One night Paul nearly kills an intruder. With no lights on and all boarded up, the house does look abandoned, and Will (Christopher Abbott) claims he is seeking water for his family camped miles away in the woods without a car. After tying Will to a tree for the unnamed disease’s 48-hour gestation period, the two men reach an agreement. Paul accepts that Will is just trying to protect his family, an expression uttered more than once in the film. Paul will offer shelter in the cabin to Will and his family in return for a share of Will’s livestock and food supplies.

The two families get along well. Young Andrew (Griffin Robert Faulkner) adds a much needed distraction to the routine, while Will is an ace at chopping wood. In one tense scene, Paul questions Will about his life before the disease, and Will seems to contradict himself, planting suspicion in Paul’s cautious mind and in ours.

But nothing comes of this. Perhaps inevitably, hormonalTravis becomes sexually attracted to Will’s pretty, young wife Kim (Riley Keough – hardly recognisable from her role as the perpetually high, controlling, nymphomaniac Krystal in American Honey). Nothing happens with this relationship either, despite the latent promise signalled by the casting alone. There is, however, a development with Travis’s chronic nightmares as they become increasingly indistinguishable from reality.

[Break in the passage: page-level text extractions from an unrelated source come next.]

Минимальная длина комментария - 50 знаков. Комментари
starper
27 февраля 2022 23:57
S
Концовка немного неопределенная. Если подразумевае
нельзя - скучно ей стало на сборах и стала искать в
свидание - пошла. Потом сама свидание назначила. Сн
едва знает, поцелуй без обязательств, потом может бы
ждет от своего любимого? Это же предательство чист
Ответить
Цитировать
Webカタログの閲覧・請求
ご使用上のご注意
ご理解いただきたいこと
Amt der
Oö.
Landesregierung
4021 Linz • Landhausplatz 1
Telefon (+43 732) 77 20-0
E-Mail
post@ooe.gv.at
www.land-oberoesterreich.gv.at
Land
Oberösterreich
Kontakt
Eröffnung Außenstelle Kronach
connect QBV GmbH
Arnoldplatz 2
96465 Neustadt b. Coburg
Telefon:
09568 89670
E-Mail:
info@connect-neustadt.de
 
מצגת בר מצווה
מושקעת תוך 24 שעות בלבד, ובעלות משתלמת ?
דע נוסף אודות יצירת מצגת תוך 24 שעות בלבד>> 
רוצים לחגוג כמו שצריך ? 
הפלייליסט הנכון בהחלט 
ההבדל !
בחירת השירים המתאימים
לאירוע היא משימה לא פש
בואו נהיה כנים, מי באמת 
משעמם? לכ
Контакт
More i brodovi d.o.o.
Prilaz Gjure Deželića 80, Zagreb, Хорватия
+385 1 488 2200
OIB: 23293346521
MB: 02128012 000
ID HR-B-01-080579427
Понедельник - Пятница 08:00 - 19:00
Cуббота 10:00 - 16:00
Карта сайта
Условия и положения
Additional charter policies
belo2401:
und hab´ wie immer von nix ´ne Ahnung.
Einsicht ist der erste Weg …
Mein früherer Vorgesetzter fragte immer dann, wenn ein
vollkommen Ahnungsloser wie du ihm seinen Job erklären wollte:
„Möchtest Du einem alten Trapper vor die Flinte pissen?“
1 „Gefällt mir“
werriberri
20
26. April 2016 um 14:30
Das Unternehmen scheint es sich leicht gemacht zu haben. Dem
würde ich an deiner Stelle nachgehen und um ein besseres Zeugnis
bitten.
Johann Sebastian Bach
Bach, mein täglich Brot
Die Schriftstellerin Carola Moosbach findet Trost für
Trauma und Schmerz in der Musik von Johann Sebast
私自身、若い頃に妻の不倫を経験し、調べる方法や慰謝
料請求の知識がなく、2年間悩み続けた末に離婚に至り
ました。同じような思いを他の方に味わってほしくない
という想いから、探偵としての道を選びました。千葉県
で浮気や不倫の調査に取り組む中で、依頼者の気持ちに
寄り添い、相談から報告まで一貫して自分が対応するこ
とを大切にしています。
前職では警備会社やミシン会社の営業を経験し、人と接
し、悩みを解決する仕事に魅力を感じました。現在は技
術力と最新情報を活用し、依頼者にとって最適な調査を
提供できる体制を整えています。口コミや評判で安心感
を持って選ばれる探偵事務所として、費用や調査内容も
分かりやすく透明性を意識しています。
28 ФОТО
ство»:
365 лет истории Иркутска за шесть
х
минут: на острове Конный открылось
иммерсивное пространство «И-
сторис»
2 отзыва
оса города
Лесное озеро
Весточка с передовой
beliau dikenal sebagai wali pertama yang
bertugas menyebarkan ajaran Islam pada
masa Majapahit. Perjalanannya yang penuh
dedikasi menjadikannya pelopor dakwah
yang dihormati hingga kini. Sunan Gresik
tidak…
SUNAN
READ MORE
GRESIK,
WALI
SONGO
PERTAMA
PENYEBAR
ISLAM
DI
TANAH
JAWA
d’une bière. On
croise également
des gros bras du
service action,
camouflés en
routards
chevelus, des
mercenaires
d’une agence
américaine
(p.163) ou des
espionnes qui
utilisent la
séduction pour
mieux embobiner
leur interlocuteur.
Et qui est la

What this movie seems to be about is tribalism, which has a parallel with the current socio-political trends in the USA and, to some extent, the UK. The Age of Aquarius – which prompted the Three Dog Night song, Easy to be Hard – is long gone. Nowadays, as the migrant crisis revealed, very few people ‘only care about the bleeding crowd’ and it’s hard to find people ‘who care about strangers’ over ‘a needy friend.’ To protect one’s family in tough times, it seems one has to be hard.

Joel Edgerton in It Comes at Night - Credit IMDB

Joel Edgerton in It Comes at Night

In the USA heads of families refuse to part with their rifles despite the thousands of innocent children and adults killed due to the easy availability of guns. The right to protect the family is paramount. With the threatened repeal of Obamacare; environmental protection laws that cost the ‘hard working family’ money; and the public questioning the foreign aid budget and removing their kids from class for holidays, society is reverting to tribalism. Families are putting personal needs above the greater good.

In It Comes at Night the two families are essentially identical and so you expect Schults to be setting up some kind of parable here about tribalism. But this does not really happen as circumstances deny us a moral dilemma. Nor does he make anything of the fact that Paul’s family is mixed race. This casting is admirable, but like so much else in the film, the omission draws attention to the fact, particularly as so little is known about the family’s back story.

The striking last shot (which could have been held longer in a tighter framing) is reminiscent of the last scene in Béla Tarr’s The Turin Horse where the man and the woman, completely isolated and down to their last bit of potato, face each other across a table. It’s a bleak final image, but It Comes at Night lacks the depth, vision and originality of Tarr’s great swansong.

After completing his ultra-low-budget Krisha, Schults served as the camera PA on the 2016 hit Sci-Fi film Midnight Special that co-starred Joel Edgerton, this film’s lead actor and Executive Producer. Schults seems to have been inspired by the father/mother/sensitive-son-under-siege element from Midnight Special, along with its extensive night shooting. It Comes at Night might not be remembered as just another dystopian thriller, Sci-Fi, Zombie or horror film, but just what it will be remembered for is another matter.